- [Task prompt]: Return exactly the lines of the records below, starting at the line that contains "thumb cmc: (131, 110)" and ending at the line that contains "ring pip: (112, 138)", with both of those lines kept.

- [Records shown]:
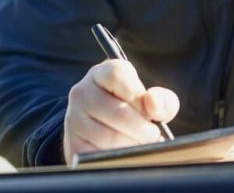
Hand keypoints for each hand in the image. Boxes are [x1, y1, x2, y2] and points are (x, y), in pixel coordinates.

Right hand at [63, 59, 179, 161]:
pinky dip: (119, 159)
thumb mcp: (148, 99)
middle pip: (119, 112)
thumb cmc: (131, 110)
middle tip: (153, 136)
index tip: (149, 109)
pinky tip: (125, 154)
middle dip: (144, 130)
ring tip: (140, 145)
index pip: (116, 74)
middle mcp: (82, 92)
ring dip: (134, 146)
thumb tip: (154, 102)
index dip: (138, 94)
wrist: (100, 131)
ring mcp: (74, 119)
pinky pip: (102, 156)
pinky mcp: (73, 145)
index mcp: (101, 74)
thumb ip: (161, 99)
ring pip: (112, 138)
==
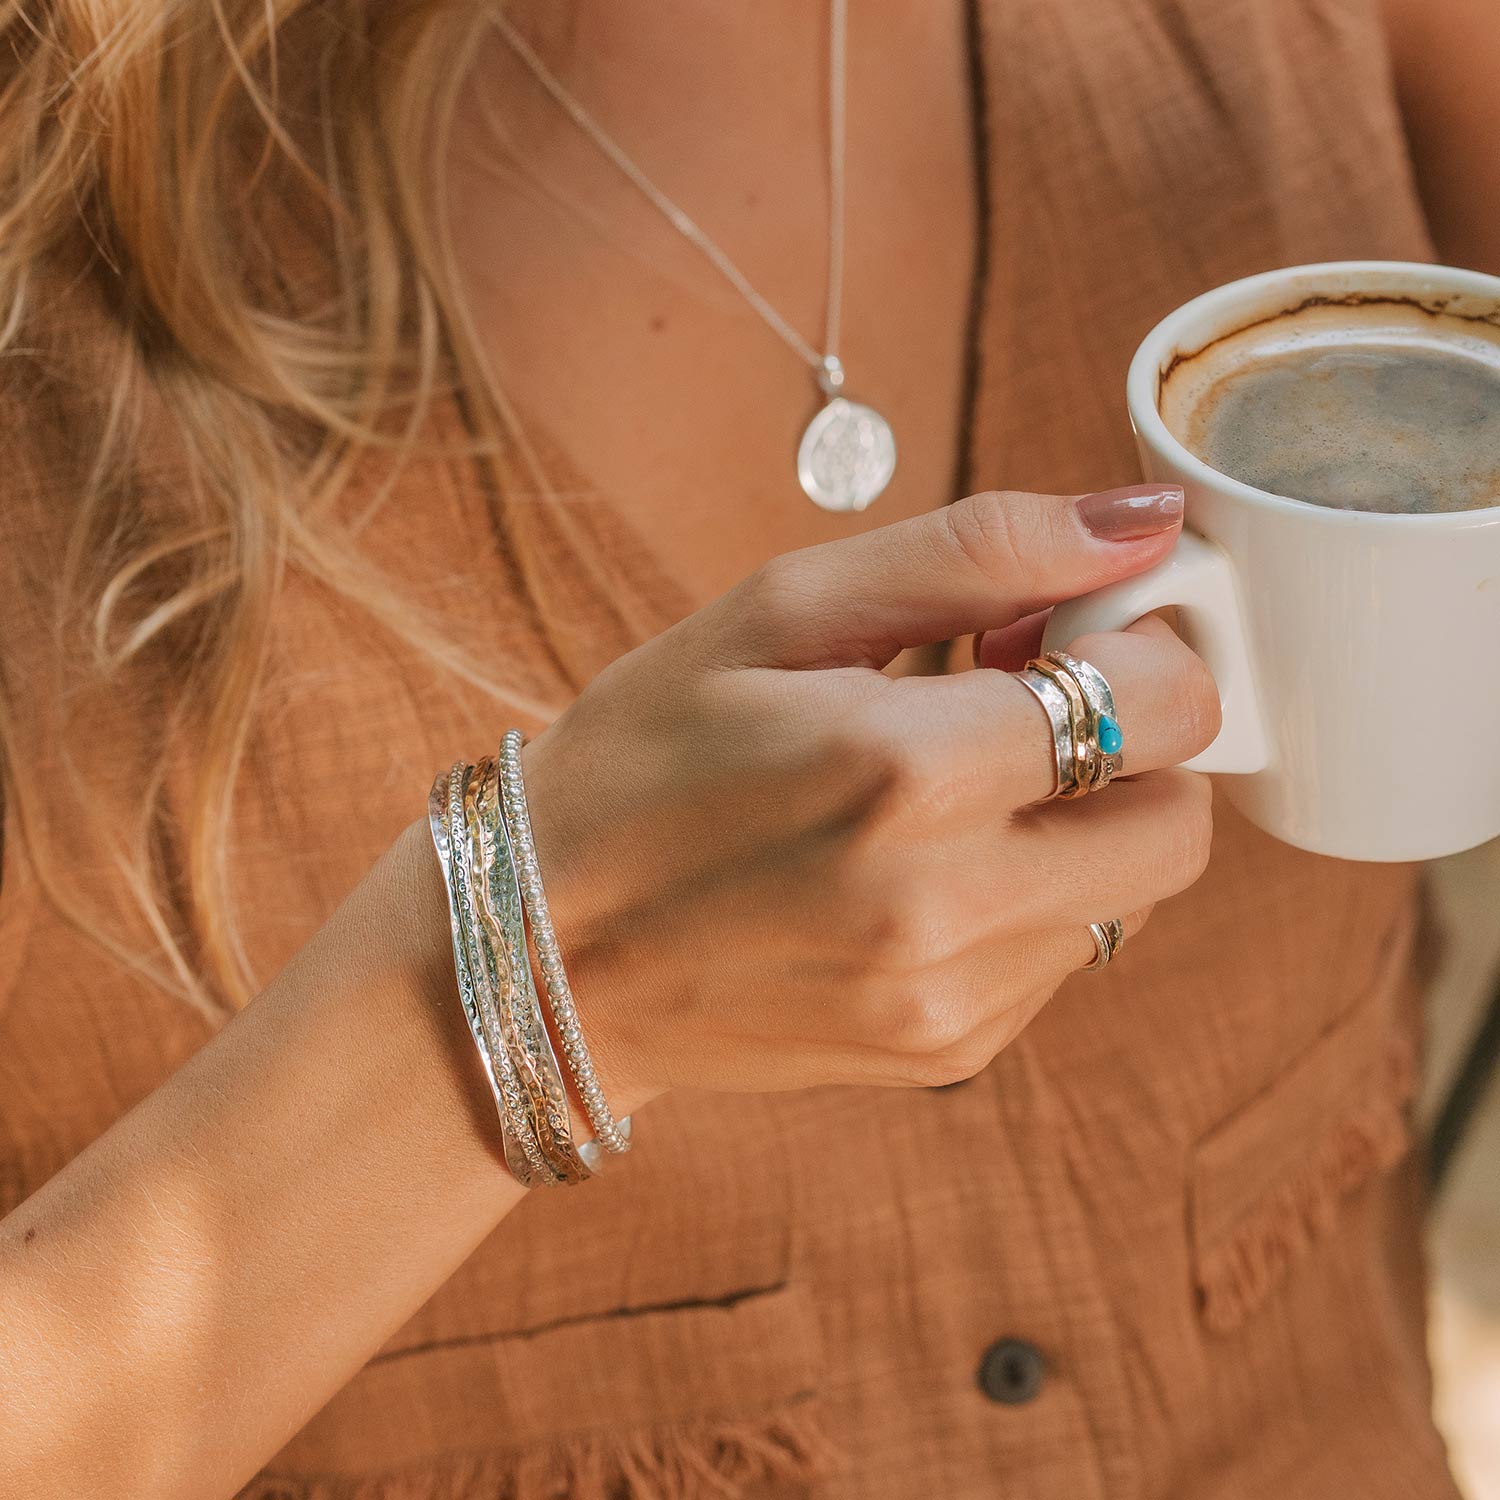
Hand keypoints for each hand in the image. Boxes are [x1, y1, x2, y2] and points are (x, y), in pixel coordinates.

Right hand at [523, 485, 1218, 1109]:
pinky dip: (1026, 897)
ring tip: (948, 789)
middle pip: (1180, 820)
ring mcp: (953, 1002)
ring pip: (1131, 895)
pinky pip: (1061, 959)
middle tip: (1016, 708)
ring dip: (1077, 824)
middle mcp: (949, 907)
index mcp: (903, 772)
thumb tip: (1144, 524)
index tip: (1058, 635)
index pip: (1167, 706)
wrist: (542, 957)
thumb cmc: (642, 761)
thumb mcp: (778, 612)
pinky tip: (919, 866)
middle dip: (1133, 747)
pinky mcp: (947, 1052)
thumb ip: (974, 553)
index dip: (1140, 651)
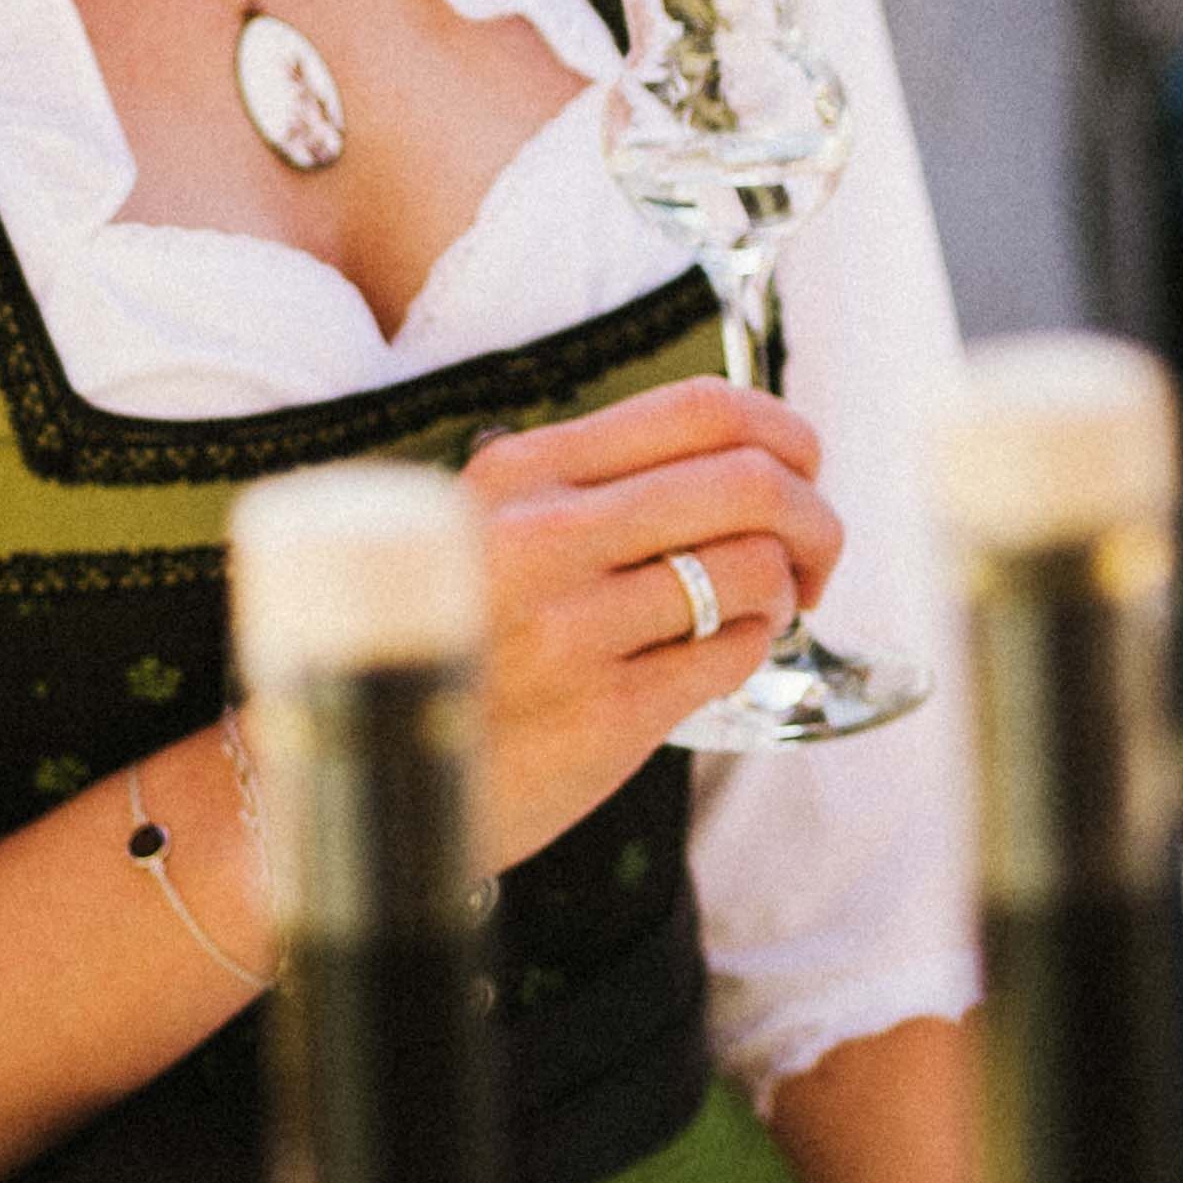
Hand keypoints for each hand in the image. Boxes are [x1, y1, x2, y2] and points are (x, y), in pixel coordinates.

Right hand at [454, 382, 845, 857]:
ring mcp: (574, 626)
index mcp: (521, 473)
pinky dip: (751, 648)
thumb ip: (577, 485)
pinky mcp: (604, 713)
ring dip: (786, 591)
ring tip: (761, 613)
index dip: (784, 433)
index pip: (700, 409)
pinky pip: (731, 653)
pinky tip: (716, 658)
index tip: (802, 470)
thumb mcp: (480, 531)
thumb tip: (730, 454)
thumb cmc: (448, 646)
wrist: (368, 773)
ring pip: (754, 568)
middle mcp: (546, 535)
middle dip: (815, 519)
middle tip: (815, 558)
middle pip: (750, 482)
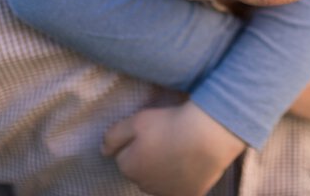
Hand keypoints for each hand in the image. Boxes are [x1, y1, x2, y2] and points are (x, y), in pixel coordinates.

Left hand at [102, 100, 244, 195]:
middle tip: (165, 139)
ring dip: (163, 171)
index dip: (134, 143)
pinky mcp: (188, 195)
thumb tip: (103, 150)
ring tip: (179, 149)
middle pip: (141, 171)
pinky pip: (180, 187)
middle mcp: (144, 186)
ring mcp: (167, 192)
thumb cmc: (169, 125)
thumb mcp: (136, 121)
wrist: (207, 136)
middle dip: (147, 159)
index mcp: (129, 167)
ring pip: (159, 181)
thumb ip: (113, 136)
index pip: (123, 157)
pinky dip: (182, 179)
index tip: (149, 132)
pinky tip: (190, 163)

- [Exercise solution]:
thumb cmc: (131, 110)
middle tip: (153, 136)
index tip: (149, 109)
pinky tip: (125, 154)
middle dip: (144, 130)
ring tip: (140, 145)
index pip: (116, 74)
middle mcp: (82, 92)
ring dip: (134, 146)
thumb tip: (154, 102)
index dip: (138, 94)
wrist: (100, 131)
ring mcp: (74, 119)
pinky pip: (102, 156)
pinky mcp: (73, 145)
index mcp: (101, 74)
thumb ip: (161, 99)
ring pip: (112, 138)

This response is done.